Many people are drawn to purchase an “amplified antenna.” However, the reality is that most times an amplifier will only help if there is a very long cable from the antenna to the TV or if multiple TV sets are connected. If using an indoor antenna — an amplifier is probably not needed and can actually make reception worse. With an outdoor antenna or attic antenna - an amplifier may help if the coax cable is over 30 feet in length or if you’re connecting multiple TV sets.
The three main types of amplifiers are preamplifiers, inline amplifiers, and distribution amplifiers (also known as powered splitters).
A preamplifier comes in two parts. One part is the amplifier itself that gets connected to the antenna with a short 3- to 5-foot cable and the other part is the power inserter that gets connected somewhere inside. This makes it so that you do not have to run electricity up to where the antenna is located.
About Inline Amplifiers
An inline amplifier requires a nearby outlet for power. In most cases, one will only improve reception if there’s a long cable after the antenna or if splitters are needed to connect multiple TV sets.
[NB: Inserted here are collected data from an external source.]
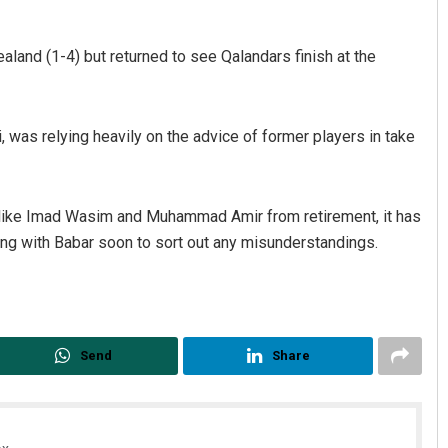
ealand (1-4) but returned to see Qalandars finish at the
 was relying heavily on the advice of former players in take
s like Imad Wasim and Muhammad Amir from retirement, it has
ong with Babar soon to sort out any misunderstandings.
Send
Share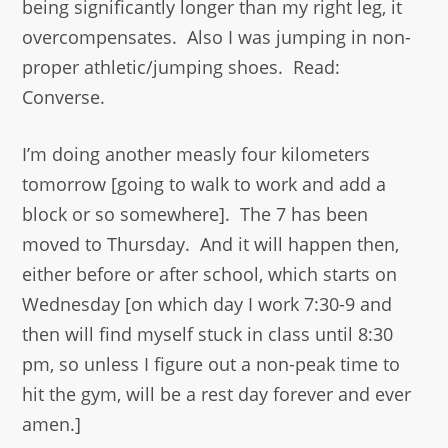
being significantly longer than my right leg, it
overcompensates. Also I was jumping in non-
proper athletic/jumping shoes. Read:
Converse.
I’m doing another measly four kilometers
tomorrow [going to walk to work and add a
block or so somewhere]. The 7 has been
moved to Thursday. And it will happen then,
either before or after school, which starts on
Wednesday [on which day I work 7:30-9 and
then will find myself stuck in class until 8:30
pm, so unless I figure out a non-peak time to
hit the gym, will be a rest day forever and ever
amen.]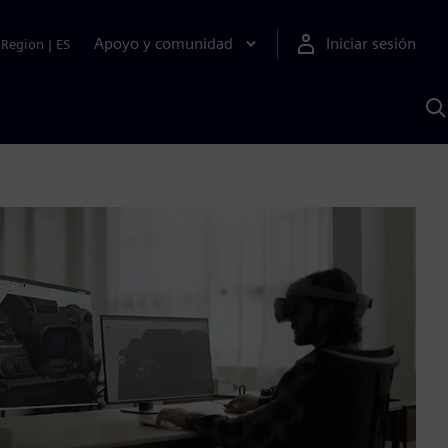
Apoyo y comunidad
Iniciar sesión
Region
|
ES
B
c
S
A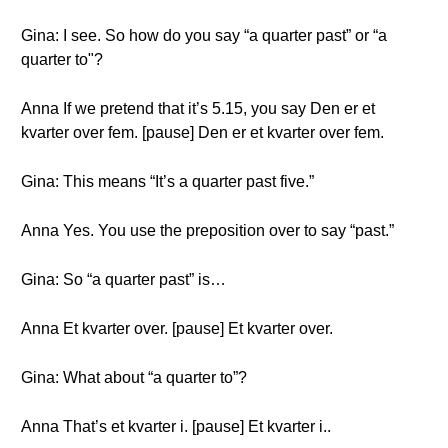
Gina: I see. So how do you say “a quarter past” or “a
quarter to"?
Anna If we pretend that it’s 5.15, you say Den er et
kvarter over fem. [pause] Den er et kvarter over fem.
Gina: This means “It’s a quarter past five.”
Anna Yes. You use the preposition over to say “past.”
Gina: So “a quarter past” is…
Anna Et kvarter over. [pause] Et kvarter over.
Gina: What about “a quarter to”?
Anna That’s et kvarter i. [pause] Et kvarter i..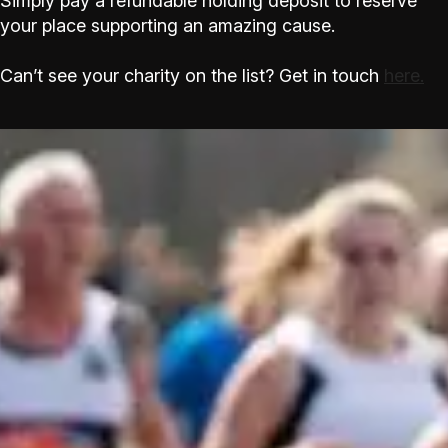
Simply pay a refundable holding deposit to reserve
your place supporting an amazing cause.
Can’t see your charity on the list? Get in touch
here.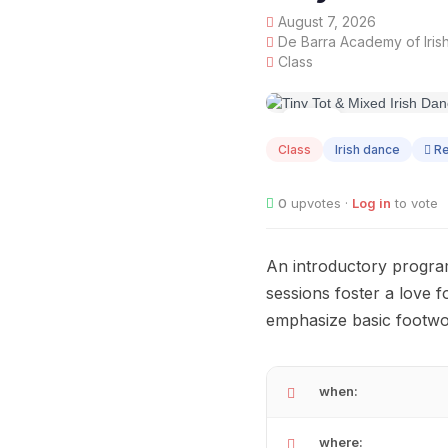
August 7, 2026
De Barra Academy of Iris
Class
AUG
07
Class
Irish dance
Re
0
upvotes ·
Log in
to vote
An introductory progra
sessions foster a love 
emphasize basic footwo
when:
where: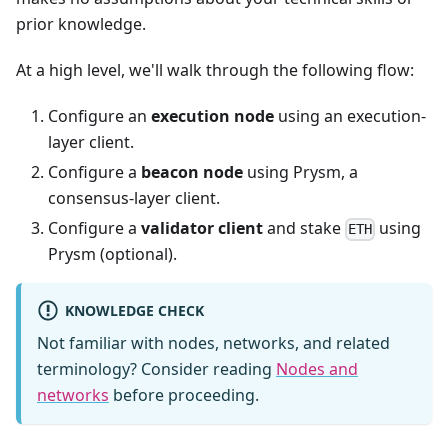
prior knowledge.
At a high level, we'll walk through the following flow:
Configure an
execution node
using an execution-
layer client.
Configure a
beacon node
using Prysm, a
consensus-layer client.
Configure a
validator client
and stake
using
ETH
Prysm (optional).
KNOWLEDGE CHECK
Not familiar with nodes, networks, and related
terminology? Consider reading
Nodes and
networks
before proceeding.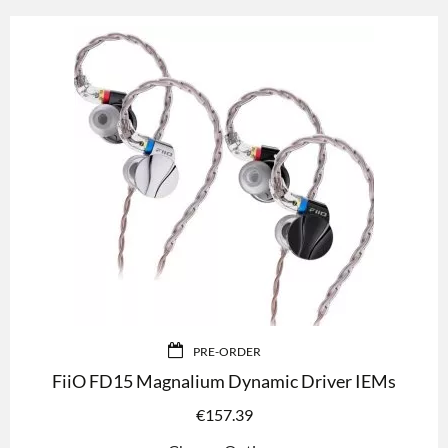
PRE-ORDER
FiiO FD15 Magnalium Dynamic Driver IEMs
€
157.39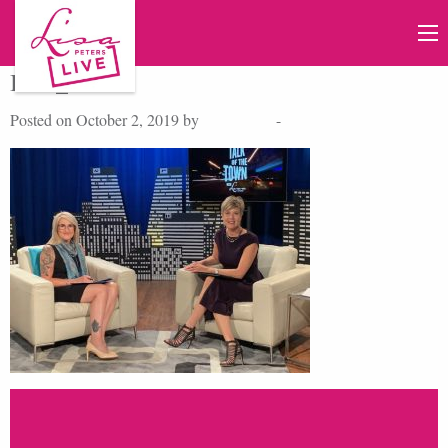
IMG_2254
Posted on October 2, 2019 by
Lisa Peters
-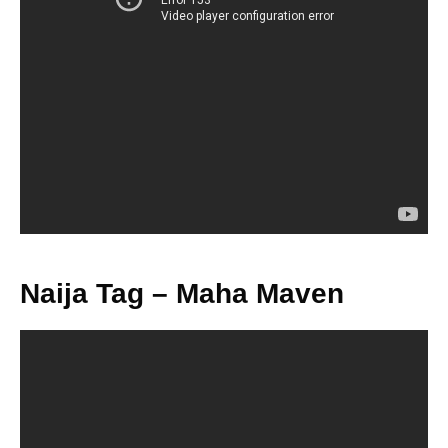
Naija Tag – Maha Maven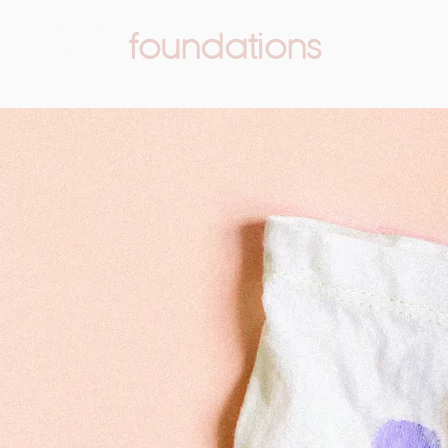
foundations
Pediatric Therapy & Wellness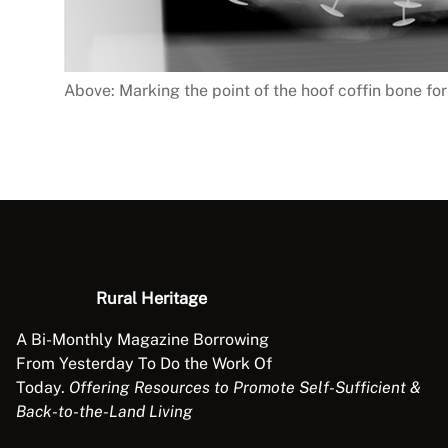
Above: Marking the point of the hoof coffin bone fo
Rural Heritage
A Bi-Monthly Magazine Borrowing
From Yesterday To Do the Work Of
Today.
Offering Resources to Promote Self-Sufficient &
Back-to-the-Land Living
About Distribution Amplifiers
A distribution amplifier, also known as a powered splitter, is an inline amplifier and splitter in one. This prevents signal loss that you would usually get with a regular unpowered splitter. Some models can be powered remotely through one of the coaxial cables that already go to one of your TV sets. This is convenient if there’s no power source near where the coax cables in your home are located — such as outside in a junction box.